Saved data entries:
────────────────
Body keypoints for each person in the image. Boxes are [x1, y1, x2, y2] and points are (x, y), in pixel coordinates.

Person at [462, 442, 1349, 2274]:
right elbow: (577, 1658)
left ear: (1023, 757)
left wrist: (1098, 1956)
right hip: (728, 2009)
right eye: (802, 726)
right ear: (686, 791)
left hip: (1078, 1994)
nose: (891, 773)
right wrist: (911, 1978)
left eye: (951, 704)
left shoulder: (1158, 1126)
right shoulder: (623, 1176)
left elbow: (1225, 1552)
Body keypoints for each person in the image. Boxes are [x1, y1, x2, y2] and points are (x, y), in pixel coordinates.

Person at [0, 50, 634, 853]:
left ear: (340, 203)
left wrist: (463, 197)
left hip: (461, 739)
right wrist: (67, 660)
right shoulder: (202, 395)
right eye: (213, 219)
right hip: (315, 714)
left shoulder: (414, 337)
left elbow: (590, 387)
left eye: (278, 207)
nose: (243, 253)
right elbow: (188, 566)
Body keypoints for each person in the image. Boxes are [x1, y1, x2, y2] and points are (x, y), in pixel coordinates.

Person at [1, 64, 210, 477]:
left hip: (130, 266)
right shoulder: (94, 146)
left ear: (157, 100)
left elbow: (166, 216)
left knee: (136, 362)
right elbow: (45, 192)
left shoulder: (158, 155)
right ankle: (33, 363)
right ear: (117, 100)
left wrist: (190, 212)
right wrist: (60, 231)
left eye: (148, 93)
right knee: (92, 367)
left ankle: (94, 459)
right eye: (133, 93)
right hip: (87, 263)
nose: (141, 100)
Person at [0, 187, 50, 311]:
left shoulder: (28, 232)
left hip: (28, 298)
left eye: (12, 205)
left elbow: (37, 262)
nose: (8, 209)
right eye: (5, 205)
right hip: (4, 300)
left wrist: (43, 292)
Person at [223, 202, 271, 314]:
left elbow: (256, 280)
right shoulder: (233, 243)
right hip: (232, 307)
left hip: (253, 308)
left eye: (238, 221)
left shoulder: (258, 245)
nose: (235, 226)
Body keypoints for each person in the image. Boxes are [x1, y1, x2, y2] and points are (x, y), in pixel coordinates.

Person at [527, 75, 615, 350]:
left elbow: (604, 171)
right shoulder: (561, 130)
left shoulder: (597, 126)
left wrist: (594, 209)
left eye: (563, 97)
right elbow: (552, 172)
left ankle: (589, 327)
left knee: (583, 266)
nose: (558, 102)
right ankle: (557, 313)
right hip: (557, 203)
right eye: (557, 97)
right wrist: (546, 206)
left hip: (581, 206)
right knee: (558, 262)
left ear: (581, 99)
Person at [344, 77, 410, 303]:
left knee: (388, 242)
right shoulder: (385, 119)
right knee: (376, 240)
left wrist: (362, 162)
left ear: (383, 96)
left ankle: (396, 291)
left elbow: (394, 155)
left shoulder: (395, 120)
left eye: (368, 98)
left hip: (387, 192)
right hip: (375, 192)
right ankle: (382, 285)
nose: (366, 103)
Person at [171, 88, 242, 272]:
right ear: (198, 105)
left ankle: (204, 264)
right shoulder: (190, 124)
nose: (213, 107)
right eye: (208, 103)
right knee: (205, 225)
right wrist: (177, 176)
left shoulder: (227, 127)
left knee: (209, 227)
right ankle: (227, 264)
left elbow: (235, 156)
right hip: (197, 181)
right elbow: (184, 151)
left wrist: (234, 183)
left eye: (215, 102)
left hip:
────────────────
If a line in the records contains the word "ankle", copy it.

## SOLUTION:
right ankle: (33, 363)
left ankle: (94, 459)
left ankle: (589, 327)
right ankle: (557, 313)
left ankle: (396, 291)
right ankle: (382, 285)
left ankle: (204, 264)
right ankle: (227, 264)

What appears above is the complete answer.